##### EXTRAIT PRÉSENTÉ
Alors que les visites d’officiels américains se succèdent en Afrique, les États-Unis sont pris entre deux feux sur le continent. Washington, qui croyait pouvoir profiter de la perte d’influence française dans certaines régions, se voit en effet confronté à l’apparition des nouveaux partenaires chinois et russes, explique à Sputnik Abdou Karim Diakhaté, politologue et directeur de publication du magazine Le Panafricain.
"Les États-Unis sont entre le marteau russe et l’enclume chinoise en Afrique. La Chine est le principal partenaire commercial de beaucoup de pays du continent, mais la coopération entre les pays africains et la Russie connaît une nouvelle dynamique et suscite de grands espoirs. C’est cette tendance qui dérange les États-Unis", déclare-t-il ainsi.
Washington a également dû revoir ses financements à la baisse, coupant dans ses aides à l’Afrique. Lors du G7 2022, Joe Biden avait ainsi promis un plan Marshall de 600 milliards de dollars à destination du continent, avant de finalement évoquer un financement de 50 milliards sur trois ans lors du dernier sommet Afrique - États-Unis, rappelle Abdou Karim Diakhaté.

Des pressions inefficaces

Cette perte d’influence américaine a même poussé Washington à faire la morale à certains pays africains sur leur collaboration avec Moscou ou Pékin. Début janvier, la ministre de la Défense sud-africaine Thandi Modise avait encore dénoncé les "pression injustifiées" de Washington pour obliger son pays à couper les ponts avec la Russie, dans le sillage de l’incident du navire Lady R.
Des pressions américaines qui n’aboutiront sans doute pas, affirment cependant Abdou Karim Diakhaté, qui applaudit la "prise de conscience" des pays africains sur le sujet. La résilience de l’Afrique après la pandémie de Covid-19 a notamment montré que le continent pouvait se prendre en charge lui-même.
"Je ne pense pas que les pressions exercées par les pays occidentaux sur certains pays africains quant au choix de leurs partenaires puissent aboutir. Il y a une prise de conscience qui va au-delà du simple constat, une réelle démarche de rupture dont on voit les effets se produire ici et là, à travers des prises de position de plus en plus audacieuses, des réflexions et des actes forts posés par des élites politiques et une société civile très dynamique", déclare-t-il ainsi.

La Russie n’est pas isolée

Les liens que cultivent aujourd’hui les pays africains avec Moscou prouvent en outre que la Russie n’est pas isolée sur la scène internationale, souligne encore Abdou Karim Diakhaté. Les pays arabes s’abstiennent également de prendre des sanctions, tandis que la position de la Russie au sein des BRICS lui assure certains soutiens, explique l’expert.
"Dans le monde multipolaire, un isolement de la Russie ne me semble pas possible compte tenu des enjeux géostratégiques et des intérêts divergents des pays […] Seuls 28 pays sur les 54 que compte l’Union africaine ont voté en faveur de la résolution condamnant l’invasion russe de l’Ukraine […] D’autres pays, comme l’Inde et l’Iran, tentent de préserver leurs liens économiques avec l’Occident, mais aussi leur coopération énergétique et sécuritaire avec la Russie", argumente-t-il.
Un constat partagé par le géopolitologue français Aymeric Chauprade, qui expliquait récemment à Sputnik que la stratégie occidentale d’isolement de la Russie avait ses limites.
##########
##### DONNÉES ENREGISTRÉES
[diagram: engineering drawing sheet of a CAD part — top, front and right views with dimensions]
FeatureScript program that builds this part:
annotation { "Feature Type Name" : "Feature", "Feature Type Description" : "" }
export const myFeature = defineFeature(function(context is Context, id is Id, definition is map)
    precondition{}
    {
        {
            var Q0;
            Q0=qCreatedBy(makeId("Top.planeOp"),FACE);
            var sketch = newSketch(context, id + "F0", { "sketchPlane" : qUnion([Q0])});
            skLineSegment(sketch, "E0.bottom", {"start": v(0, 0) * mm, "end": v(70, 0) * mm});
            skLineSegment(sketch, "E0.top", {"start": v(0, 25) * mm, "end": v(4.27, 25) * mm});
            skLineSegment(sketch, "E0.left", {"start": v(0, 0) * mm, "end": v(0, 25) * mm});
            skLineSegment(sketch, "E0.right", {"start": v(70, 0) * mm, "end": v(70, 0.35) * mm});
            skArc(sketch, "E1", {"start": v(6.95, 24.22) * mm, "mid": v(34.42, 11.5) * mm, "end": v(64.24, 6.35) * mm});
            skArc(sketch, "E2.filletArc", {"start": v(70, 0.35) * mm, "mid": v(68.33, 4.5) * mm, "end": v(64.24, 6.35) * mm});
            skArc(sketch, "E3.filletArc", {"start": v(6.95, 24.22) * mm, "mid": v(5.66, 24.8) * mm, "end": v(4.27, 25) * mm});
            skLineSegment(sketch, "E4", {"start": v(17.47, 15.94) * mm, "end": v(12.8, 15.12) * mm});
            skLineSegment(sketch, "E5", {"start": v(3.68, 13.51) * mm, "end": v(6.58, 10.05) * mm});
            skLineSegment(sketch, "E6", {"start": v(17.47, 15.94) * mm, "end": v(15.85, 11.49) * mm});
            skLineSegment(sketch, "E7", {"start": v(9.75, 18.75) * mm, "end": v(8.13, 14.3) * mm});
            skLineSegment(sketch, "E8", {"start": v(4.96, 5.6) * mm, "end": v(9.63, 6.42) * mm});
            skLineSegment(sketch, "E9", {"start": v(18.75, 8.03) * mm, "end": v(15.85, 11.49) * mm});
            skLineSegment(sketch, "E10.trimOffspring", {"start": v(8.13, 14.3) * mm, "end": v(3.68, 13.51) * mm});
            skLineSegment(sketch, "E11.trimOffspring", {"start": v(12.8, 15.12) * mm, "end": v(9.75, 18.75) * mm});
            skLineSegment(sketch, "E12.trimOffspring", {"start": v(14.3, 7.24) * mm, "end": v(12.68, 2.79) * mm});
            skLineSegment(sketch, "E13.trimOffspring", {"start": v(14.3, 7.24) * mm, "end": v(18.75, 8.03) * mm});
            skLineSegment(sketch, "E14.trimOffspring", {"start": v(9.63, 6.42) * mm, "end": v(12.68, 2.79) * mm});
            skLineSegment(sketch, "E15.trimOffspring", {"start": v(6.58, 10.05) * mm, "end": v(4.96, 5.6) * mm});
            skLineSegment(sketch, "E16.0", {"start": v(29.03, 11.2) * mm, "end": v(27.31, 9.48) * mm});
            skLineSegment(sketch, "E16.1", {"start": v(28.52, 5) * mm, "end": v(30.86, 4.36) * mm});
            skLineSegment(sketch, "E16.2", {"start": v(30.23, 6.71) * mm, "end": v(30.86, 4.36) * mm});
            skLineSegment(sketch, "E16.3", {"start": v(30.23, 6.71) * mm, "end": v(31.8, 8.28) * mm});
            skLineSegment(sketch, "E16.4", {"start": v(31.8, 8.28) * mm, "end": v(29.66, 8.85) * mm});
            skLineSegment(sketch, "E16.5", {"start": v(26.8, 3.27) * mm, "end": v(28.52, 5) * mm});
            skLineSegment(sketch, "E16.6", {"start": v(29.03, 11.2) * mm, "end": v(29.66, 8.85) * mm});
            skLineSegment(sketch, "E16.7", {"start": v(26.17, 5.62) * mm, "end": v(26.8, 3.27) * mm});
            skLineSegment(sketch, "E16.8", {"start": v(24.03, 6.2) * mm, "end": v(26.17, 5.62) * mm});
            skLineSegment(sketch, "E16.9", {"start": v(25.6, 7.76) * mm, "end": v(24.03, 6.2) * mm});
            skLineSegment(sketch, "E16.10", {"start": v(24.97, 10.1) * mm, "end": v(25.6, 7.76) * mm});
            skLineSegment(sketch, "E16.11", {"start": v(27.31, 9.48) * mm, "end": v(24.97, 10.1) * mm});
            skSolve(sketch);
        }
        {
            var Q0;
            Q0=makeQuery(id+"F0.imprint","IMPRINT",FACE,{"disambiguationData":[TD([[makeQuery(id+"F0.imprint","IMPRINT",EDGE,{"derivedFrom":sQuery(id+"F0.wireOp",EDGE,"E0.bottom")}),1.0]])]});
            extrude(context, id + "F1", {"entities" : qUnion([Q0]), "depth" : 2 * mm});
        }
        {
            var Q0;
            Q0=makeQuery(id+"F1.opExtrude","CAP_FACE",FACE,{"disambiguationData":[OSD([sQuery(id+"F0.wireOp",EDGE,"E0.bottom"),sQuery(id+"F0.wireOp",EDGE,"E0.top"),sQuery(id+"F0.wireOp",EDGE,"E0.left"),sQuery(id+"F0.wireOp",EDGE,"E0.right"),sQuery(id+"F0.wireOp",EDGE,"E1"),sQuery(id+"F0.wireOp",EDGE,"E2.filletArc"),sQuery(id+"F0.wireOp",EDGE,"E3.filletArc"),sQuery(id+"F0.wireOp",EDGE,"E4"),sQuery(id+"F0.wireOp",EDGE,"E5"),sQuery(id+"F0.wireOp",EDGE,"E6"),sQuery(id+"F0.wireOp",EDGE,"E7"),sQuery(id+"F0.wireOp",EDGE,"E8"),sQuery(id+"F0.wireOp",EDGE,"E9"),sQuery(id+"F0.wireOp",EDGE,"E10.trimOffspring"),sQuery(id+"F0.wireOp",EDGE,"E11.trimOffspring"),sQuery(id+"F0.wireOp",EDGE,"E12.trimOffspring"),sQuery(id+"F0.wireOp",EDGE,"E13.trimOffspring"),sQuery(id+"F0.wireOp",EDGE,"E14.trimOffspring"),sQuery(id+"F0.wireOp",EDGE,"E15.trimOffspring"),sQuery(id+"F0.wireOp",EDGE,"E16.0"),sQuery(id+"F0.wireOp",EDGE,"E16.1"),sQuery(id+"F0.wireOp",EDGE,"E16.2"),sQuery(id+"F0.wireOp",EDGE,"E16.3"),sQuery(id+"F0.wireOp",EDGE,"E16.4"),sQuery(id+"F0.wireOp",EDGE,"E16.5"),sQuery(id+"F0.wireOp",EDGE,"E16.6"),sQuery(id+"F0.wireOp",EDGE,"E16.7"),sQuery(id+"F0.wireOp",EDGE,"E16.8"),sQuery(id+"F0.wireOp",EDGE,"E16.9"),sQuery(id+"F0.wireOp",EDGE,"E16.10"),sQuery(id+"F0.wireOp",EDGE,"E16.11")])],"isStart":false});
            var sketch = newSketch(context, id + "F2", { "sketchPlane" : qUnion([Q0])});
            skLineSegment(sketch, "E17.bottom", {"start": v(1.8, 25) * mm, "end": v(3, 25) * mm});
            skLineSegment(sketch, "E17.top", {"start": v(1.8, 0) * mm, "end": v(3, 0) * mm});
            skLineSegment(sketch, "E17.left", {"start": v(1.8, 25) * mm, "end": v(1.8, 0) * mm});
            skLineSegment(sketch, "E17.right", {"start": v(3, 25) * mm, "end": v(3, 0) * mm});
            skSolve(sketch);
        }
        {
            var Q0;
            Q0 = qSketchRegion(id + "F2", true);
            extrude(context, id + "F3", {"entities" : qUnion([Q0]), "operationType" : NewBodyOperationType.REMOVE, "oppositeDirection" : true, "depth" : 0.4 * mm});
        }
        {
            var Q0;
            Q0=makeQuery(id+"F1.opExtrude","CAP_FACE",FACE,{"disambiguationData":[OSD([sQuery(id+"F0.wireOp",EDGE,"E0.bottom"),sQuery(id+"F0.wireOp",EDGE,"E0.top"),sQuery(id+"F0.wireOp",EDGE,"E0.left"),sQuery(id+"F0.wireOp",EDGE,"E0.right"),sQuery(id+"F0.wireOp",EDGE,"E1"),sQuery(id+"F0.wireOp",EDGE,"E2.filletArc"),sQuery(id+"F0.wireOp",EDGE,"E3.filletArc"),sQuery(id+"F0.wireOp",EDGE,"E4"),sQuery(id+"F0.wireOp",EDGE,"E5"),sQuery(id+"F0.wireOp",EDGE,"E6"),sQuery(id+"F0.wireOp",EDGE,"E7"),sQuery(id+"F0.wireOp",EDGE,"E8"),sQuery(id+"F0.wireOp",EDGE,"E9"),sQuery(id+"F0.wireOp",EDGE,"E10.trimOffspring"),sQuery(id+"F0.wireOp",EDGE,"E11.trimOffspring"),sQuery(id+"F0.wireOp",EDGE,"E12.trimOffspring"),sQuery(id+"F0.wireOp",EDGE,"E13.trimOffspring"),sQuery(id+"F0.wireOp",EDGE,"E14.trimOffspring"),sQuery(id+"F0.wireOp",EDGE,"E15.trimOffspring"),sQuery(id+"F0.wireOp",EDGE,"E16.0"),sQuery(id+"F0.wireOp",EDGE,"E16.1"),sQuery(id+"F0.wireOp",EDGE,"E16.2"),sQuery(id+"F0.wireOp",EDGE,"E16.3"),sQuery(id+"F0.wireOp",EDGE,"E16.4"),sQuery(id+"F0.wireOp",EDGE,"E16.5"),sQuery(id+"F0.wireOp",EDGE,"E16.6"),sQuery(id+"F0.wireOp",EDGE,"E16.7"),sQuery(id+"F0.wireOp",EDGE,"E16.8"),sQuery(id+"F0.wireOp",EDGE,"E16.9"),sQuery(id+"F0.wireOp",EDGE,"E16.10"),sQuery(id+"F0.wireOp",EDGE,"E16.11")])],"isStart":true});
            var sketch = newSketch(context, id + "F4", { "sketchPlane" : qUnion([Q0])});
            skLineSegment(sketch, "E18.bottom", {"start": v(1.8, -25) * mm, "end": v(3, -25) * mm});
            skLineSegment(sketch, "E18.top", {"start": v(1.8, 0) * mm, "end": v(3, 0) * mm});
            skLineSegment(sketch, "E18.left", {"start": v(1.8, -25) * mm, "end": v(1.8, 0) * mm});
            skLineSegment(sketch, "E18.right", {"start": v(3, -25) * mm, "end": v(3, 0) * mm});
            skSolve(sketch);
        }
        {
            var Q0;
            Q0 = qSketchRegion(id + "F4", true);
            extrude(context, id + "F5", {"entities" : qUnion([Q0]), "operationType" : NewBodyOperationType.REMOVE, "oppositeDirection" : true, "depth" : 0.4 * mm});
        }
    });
##########
• **CONSIGNE**
D'après l'extrait sur les États-Unis en Afrique :
(a) Quel montant Joe Biden avait-il promis pour un plan Marshall destiné au continent lors du G7 2022 ?
(b) Dans le sillage de quel incident Thandi Modise a-t-elle dénoncé les pressions de Washington ?
(c) Combien de pays de l'Union africaine ont voté en faveur de la résolution condamnant l'invasion russe de l'Ukraine ?
Les enregistrements forment un matériau distinct de l'extrait.

• **VOTRE RÉPONSE**
(a) 600 milliards de dollars.
(b) L'incident du navire Lady R.
(c) 28 pays sur les 54 que compte l'Union africaine.